Writers as Sociologists

In Sociology, one learns that societies are bound together by a series of ongoing and dynamic relationships each with their own set of rules. Societies have also interesting subcultures which may operate in opposition to and be hidden from the larger world.

Rather than studying worlds, writers create them. From a blank page, they build societies and subcultures with very clear sets of expectations on how members treat each other. These norms may be written down or stay in the writer’s head just under the surface. When a rule is revealed or violated can add drama to a story.

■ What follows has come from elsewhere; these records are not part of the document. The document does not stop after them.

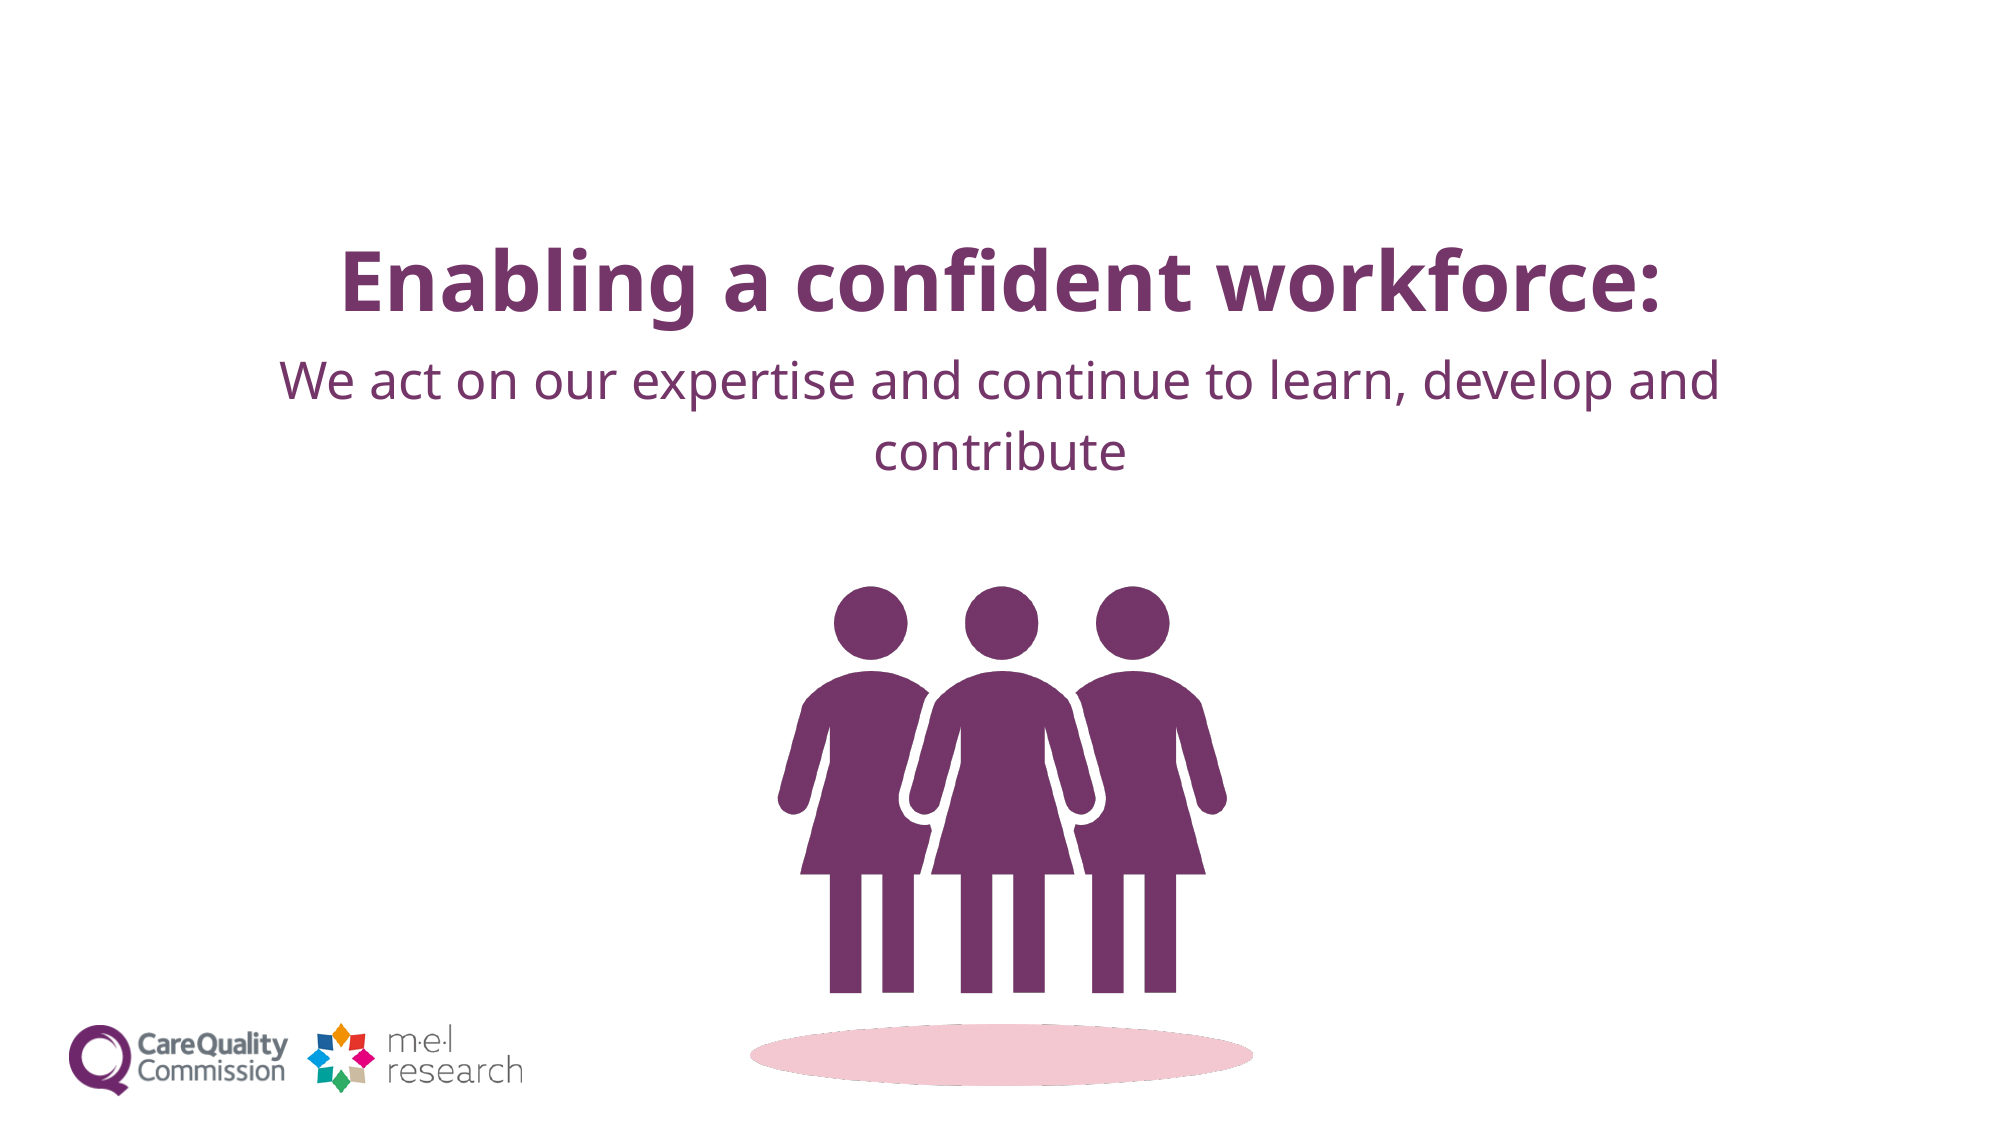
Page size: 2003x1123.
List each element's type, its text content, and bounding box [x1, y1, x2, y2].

title Enabling a confident workforce: [131, 210, 1871, 327]
picture [307, 1023, 522, 1093]
picture [750, 539, 1253, 1086]
text_box We act on our expertise and continue to learn, develop and contribute [239, 335, 1763, 481]
picture [67, 1023, 291, 1099]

As a person moves between societies whether as a transient or more permanent member, they go through a process of assimilation, learning what is desired of a good citizen. So it is in a story where we are introduced to a character in a new situation. Through their eyes, we assimilate and conform to their world’s expectations gradually as well. In the Amazi Series, I captured the immigrant process in 1890s America but with a steampunk twist. Creating such a work could not be done without an intensive study of the time macroscopically including economic trends. You see the characters over time dealing with basic needs such as housing, language, social acceptance, work, leisure, new technology, and love. Along the way you learn how people thought and acted at the time.

One thing that can be jarring is working on two series at the same time with different sets of rules. For me, it would be tough dealing with The Corporate Intent Series (a dynamic and sometimes violent world which is no holds barred) and Olivia Plymouth Series (a much safer world where certain things cannot happen) at the same time.

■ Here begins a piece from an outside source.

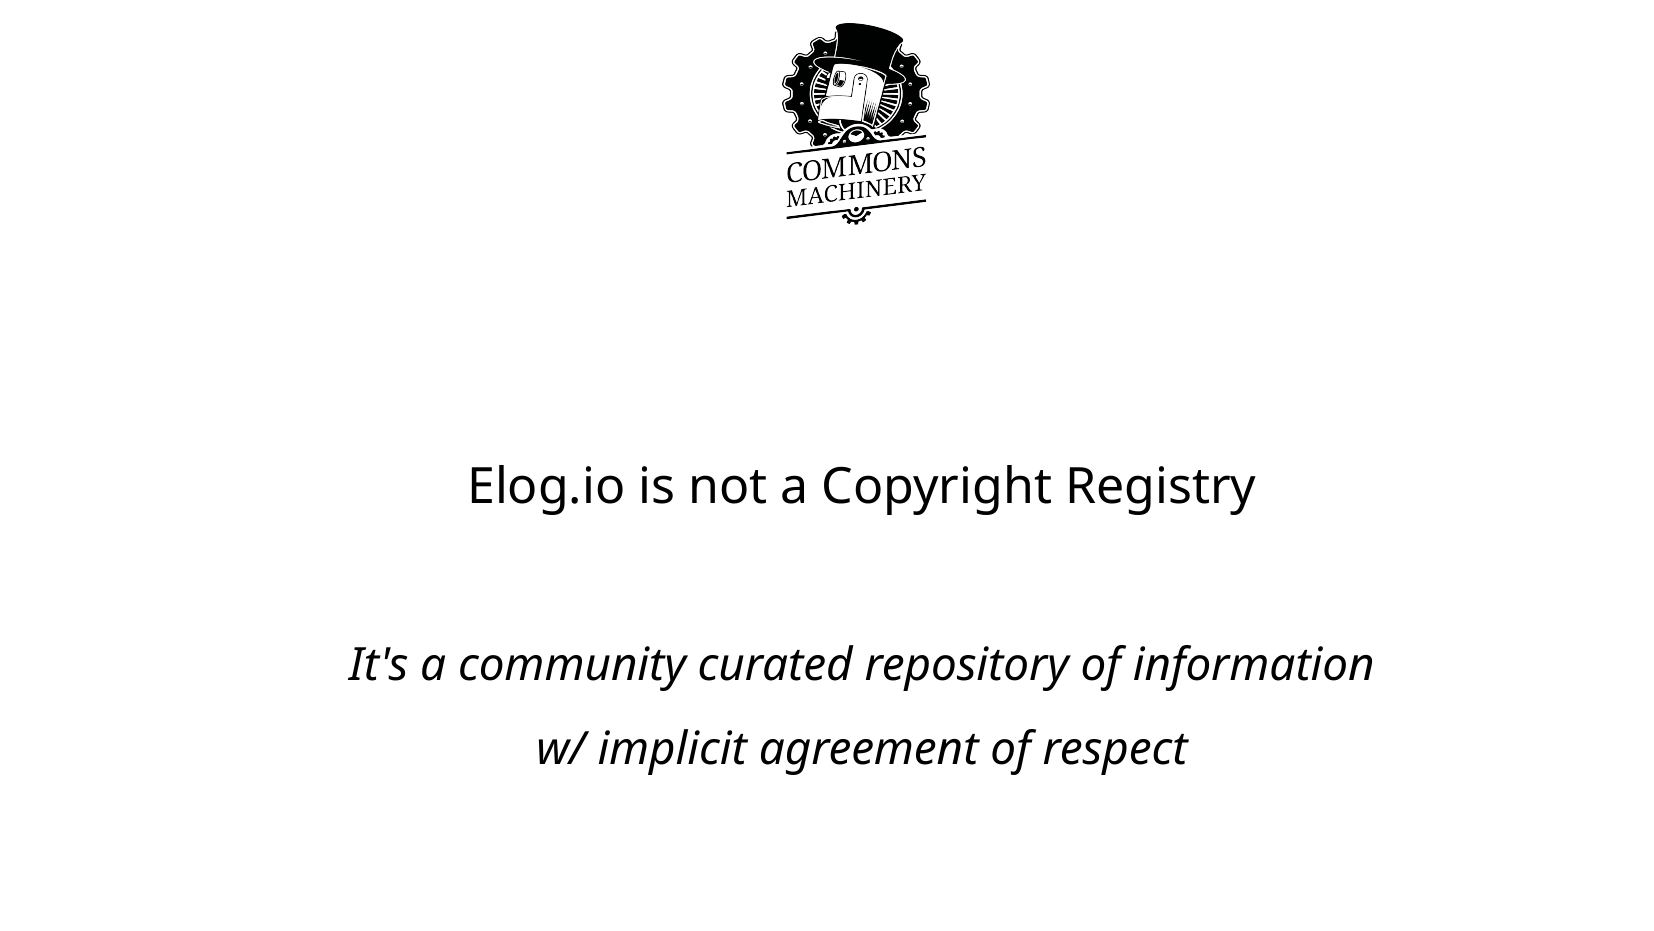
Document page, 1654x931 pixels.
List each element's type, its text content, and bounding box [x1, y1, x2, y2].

list Elog.io is not a Copyright Registry It's a community curated repository of information w/ implicit agreement of respect [82, 269, 1571, 810]
picture [782, 23, 930, 225]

One interesting writing exercise is violating the rules in the early edits. This gives insight into what is possible for a character or a scene. Then the later edits return to what is expected. This is what I have done in the Olivia Plymouth Series. The original version of the current book was darker and more violent. But leaving the book like that wouldn’t be an Olivia story.

So the next time when you are thinking of creating a world of fire-breathing plants or flying puppies, perhaps crack open a sociology book to learn how a society really works. Study subcultures of the past and present to learn the rules of the page. The result will be a richer work.